"""
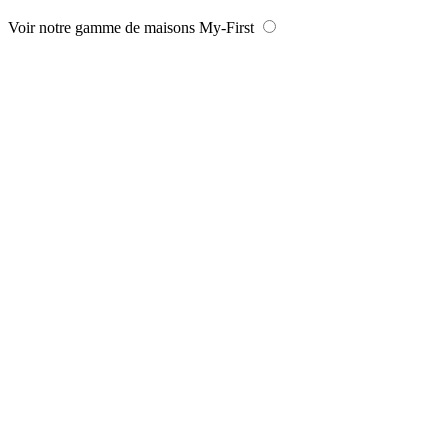
Voir notre gamme de maisons My-First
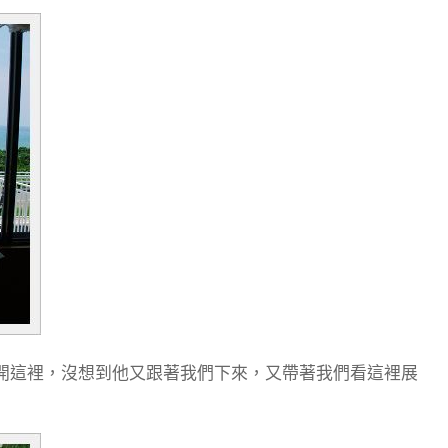
開這裡，沒想到他又跟著我們下來，又帶著我們看這裡展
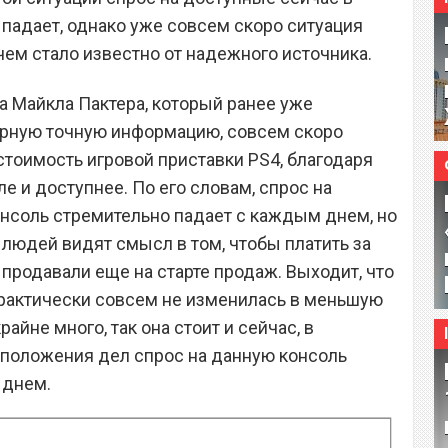
падает, однако уже совсем скоро ситуация
чем стало известно от надежного источника.
а Майкла Пактера, который ранее уже
рную точную информацию, совсем скоро
тоимость игровой приставки PS4, благодаря
е и доступнее. По его словам, спрос на
нсоль стремительно падает с каждым днем, но
 людей видят смысл в том, чтобы платить за
е продавали еще на старте продаж. Выходит, что
 практически совсем не изменилась в меньшую
крайне много, так она стоит и сейчас, в
 положения дел спрос на данную консоль
 днем.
"""
Copy every line of text in the data above word for word, in its original order, and leave the pictures out.

Voir notre gamme de maisons My-First
開這裡，沒想到他又跟著我們下來，又帶著我們看這裡展
падает, однако уже совсем скоро ситуация
чем стало известно от надежного источника.
а Майкла Пактера, который ранее уже
рную точную информацию, совсем скоро
тоимость игровой приставки PS4, благодаря
е и доступнее. По его словам, спрос на
нсоль стремительно падает с каждым днем, но
 людей видят смысл в том, чтобы платить за
е продавали еще на старте продаж. Выходит, что
 практически совсем не изменилась в меньшую
крайне много, так она стоит и сейчас, в
 положения дел спрос на данную консоль
 днем.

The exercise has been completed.